Levine makes some familiar arguments about how CAN-SPAM's weaknesses outweigh its benefits. He tells a funny anecdote about how a religious organization harvested email addresses off his church's website, and then spammed him. When he complained, the organization "pompously assured me that they complied with the letter and spirit of CAN SPAM."
Levine also notes that the shocking criminal conviction of spammer Jeremy Jaynes took place under Virginia state law, not CAN-SPAM.
To me, the best evidence of CAN-SPAM's weakness is the behavior of big Internet service providers, not their rhetoric.

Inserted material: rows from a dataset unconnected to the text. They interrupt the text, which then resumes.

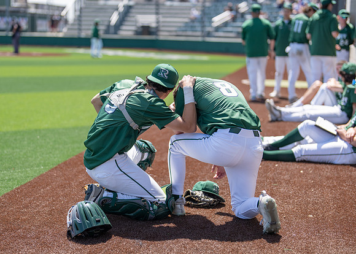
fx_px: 699
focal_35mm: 69
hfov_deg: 28.6
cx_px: 171
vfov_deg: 20.6
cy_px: 132
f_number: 1.3
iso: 100
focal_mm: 50
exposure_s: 1/6400
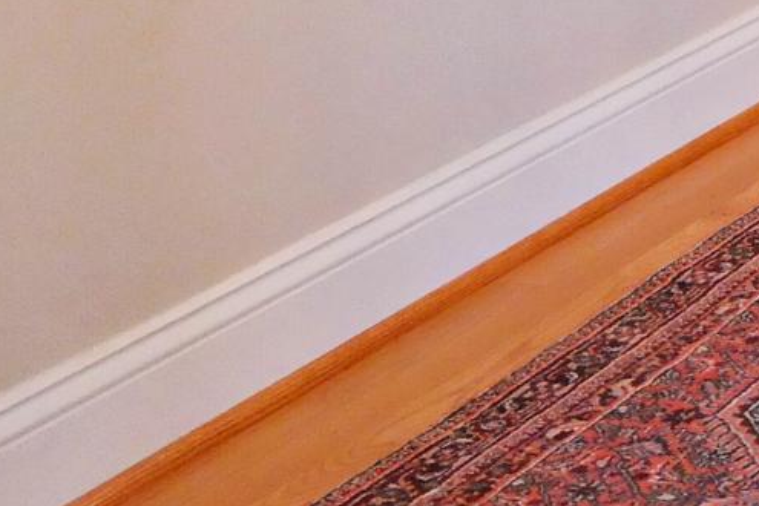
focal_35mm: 109
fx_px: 2298
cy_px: -363
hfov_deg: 14.9
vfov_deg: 11.7
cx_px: 1572
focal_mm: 12
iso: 800
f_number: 4
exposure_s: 1/60
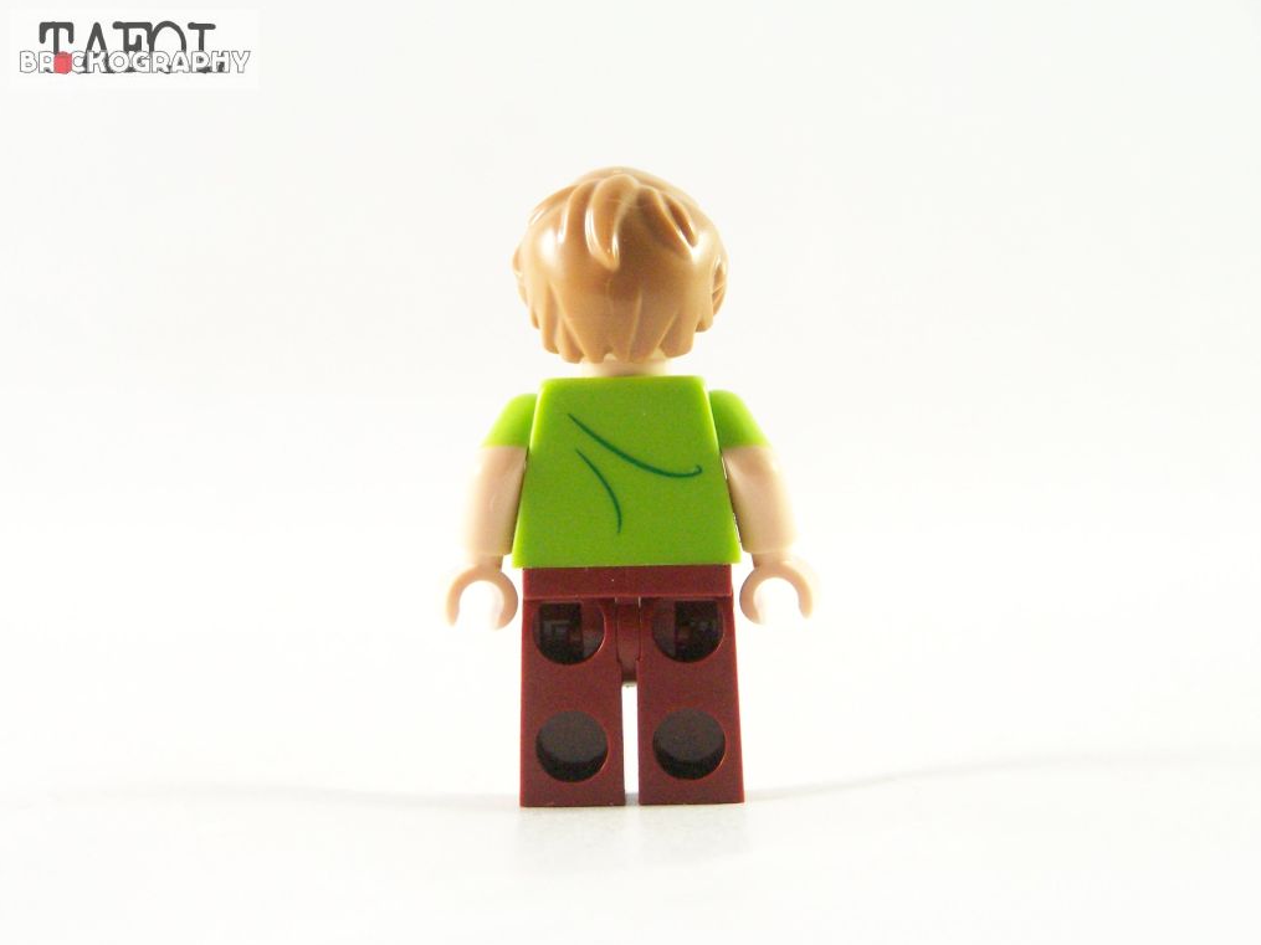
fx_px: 4298
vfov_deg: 12.6
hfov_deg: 16.7
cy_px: 473
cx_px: 634
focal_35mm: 118
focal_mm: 19.4
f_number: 3.6
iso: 400
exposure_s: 1/60
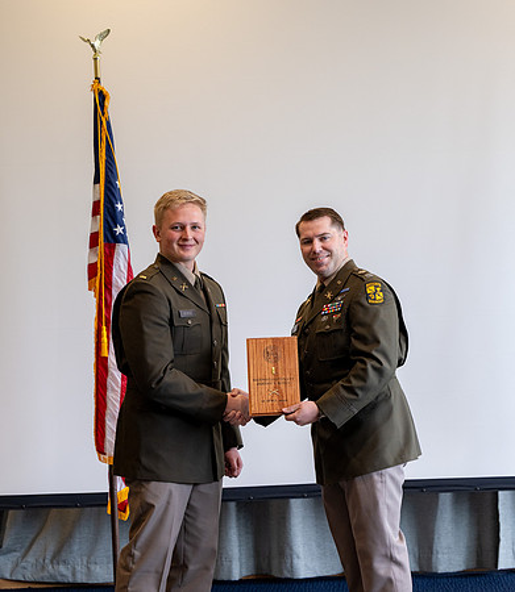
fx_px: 1760
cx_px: 400
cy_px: 291
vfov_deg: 19.1
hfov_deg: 16.5
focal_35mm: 97
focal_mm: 70
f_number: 2.8
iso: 500
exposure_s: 1/200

Back in 2003, Microsoft was one of the Internet heavyweights lobbying for the federal anti-spam law. The company continues to defend CAN-SPAM, even though folks like Levine say it's been a bust.
But look at Microsoft's recent legal moves against spammers. Microsoft has certainly filed its share of CAN-SPAM lawsuits (in July 2004 versus Daniel Lin and Super Viagra Group, for example). But it seems to prefer to deal with spammers under Washington State law and in King County Superior Court, not under CAN-SPAM.
Case in point: the June 2004 lawsuit against Pin Point Media (a.k.a. the Bulk Barn). Or the September 2004 lawsuit against Levon Gillespie, operator of Cheapbulletproof.com. (The pending case against Synergy 6 and Scott Richter is also in Washington Superior Court, but that was filed in December 2003, before CAN-SPAM went into effect.)
Ironically, as Levine notes, CAN SPAM wiped out a lot of more stringent state laws. Fortunately, laws like those in Virginia and Washington are still around.